Birmingham Museum and Art Gallery is located in Chamberlain Square, free of charge to enter to the majority of shows. There are different areas to the Gallery all exhibiting different things. The Gallery ranges from historical artefacts to photography to art exhibitions.
For example, I visited the Gallery for the Staffordshire Hoard:
The Hoard is made up of over 1,500 pieces of beautifully crafted gold and silver from the 7th century Anglo-Saxon kingdom of Mercia.
and Steve McCurry’s photography exhibition:
His coverage of the Russian invasion of Afghanistan in the 1980’s, when he crossed the border disguised as a local with rolls of film sown into his clothes, won him the Robert Capa Gold Medal for Best Photographic Reporting from Abroad Showing Courage and Enterprise.
The British Museum is another example of an amazing venue for art and design in England. The British Museum is located in London and holds a wide variety of exhibitions. One of my favourites that I visited earlier this year was the Egyptian Book of the Dead. The exhibition not only housed the book of the dead but it had many artefacts from Ancient Egypt itself- even a mummy!
The museum is currently exhibiting:Landscape, heroes
and folktales, German Romantic prints and drawings and Grayson Perry The Tomb of the Unknown Craftsman.
Another of my curiosities is Ancient History. I enjoy reading about early civilisations and how different their way of life is to the modern day (for example, read Food of the Gods– Terence McKenna). My interest varies from Ancient Egypt and the Egyptian Book of the Dead to Ancient architecture all around the world.

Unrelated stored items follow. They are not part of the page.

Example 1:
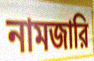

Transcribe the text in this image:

নামজারি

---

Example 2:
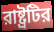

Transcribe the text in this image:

রাষ্ট্রটির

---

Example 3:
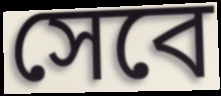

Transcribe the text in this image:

সেবে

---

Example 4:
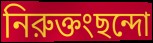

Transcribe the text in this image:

নিরুক্তংছন্দো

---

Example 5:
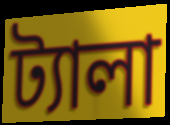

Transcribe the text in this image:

ট্যালাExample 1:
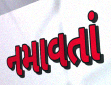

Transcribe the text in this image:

નમાવતાં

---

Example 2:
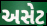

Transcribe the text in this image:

અસેટ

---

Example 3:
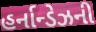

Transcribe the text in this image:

હર્નાન્ડેઝની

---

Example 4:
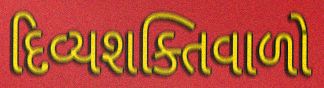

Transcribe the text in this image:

દિવ્યશક્તિવાળો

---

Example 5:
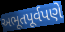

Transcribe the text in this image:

અભૂતપૂર્વપણે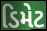
ડિમેટ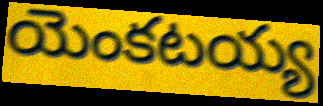
యెంకటయ్యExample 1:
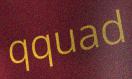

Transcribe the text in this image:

qquad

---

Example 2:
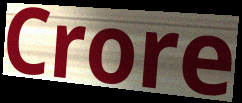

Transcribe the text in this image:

Crore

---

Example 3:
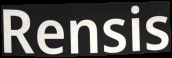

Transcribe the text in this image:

Rensis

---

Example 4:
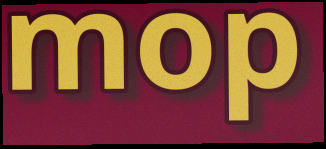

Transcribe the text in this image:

mop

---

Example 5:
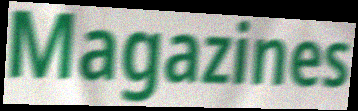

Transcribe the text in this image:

MagazinesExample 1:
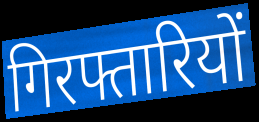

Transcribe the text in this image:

गिरफ्तारियों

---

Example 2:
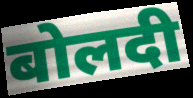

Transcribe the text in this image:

बोलदी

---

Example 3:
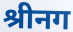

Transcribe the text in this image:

श्रीनग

I have recently read about Catal Huyuk, Turkey. The Neolithic settlement created a mound (a clue is in the name Huyuk means mound in Turkish) not far from the Mount Hasan volcano. The site was first excavated by James Mellaart (author of Earliest Civilisation of the Near East) followed by a team of people that helped him out. However Mellaart was later banned from Turkey over a dispute over missing artefacts supposedly of the Bronze Age, therefore until 1993 the site had no more attention. In 1993, investigations into the site began again with leadership from Ian Hodder (ex-student of Mellaart’s) from Cambridge, the investigation included “archaeological science, psychological and artistic interpretations of the symbolism of the wall paintings”.
One of the main quotes I read about the investigation that stuck out to me was:
“Less than three percent of the site has been explored. But Catal Huyuk has already yielded a wealth of religious art and symbolism that appears to be three or four thousand years ahead of its time. The mature complexity of the traditions at this Neolithic site further presupposes, according to the excavator, an Upper Paleolithic ancestor to whom we have no trace.”